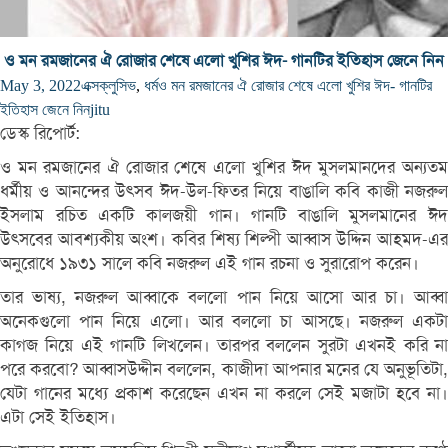
ও মন রমজানের ঐ রোজার শেষে এলো খুশির ঈদ- গানটির ইতিহাস জেনে নিন
May 3, 2022
এক্সক্লুসিভ
,
ধর্ম
ও মন রমজানের ঐ রোজার শেষে এলো খুশির ঈদ- গানটির
ইতিহাস জেনে নিন
jitu
ডেস্ক রিপোর্ট:
ও মন রমজানের ঐ রোজার শেষে এলো খুশির ঈদ মুসলমানদের অন্যতম
ধর্মীয় ও আনন্দের উৎসব ঈদ-উল-ফিতর নিয়ে বাঙালি কবি কাজী নজরুল
ইসলাম রচিত একটি কালজয়ী গান। গানটি বাঙালি মুসলমানের ঈদ
উৎসবের আবশ্যকীয় অংশ। কবির শিষ্য শিল্পী আব্বাস উদ্দিন আহমদ-এর
অনুরোধে ১৯৩১ সালে কবি নজরুল এই গান রচনা ও সুরারোপ করেন।
তার ভাষ্য, নজরুল আব্বাকে বললো পান নিয়ে আসো আর চা। আব্বা
অনেকগুলো পান নিয়ে এলো। আর বললো চা আসছে। নজরুল একটা
কাগজ নিয়ে এই গানটি লিখলেন। তারপর বললেন সুরটা এখনই করি না
পরে করবো? আব্বাসউদ্দীন বললেন, কাজীদা আপনার মনের যে অনুভূতিটা,
যেটা গানের মধ্যে প্রকাশ করেছেন এখন না করলে সেই মজাটা হবে না।
এটা সেই ইতিহাস।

::::::

Exercise aim: Go through the entries above and count the lines containing "উৎসব". Give the number only.

Task response: 2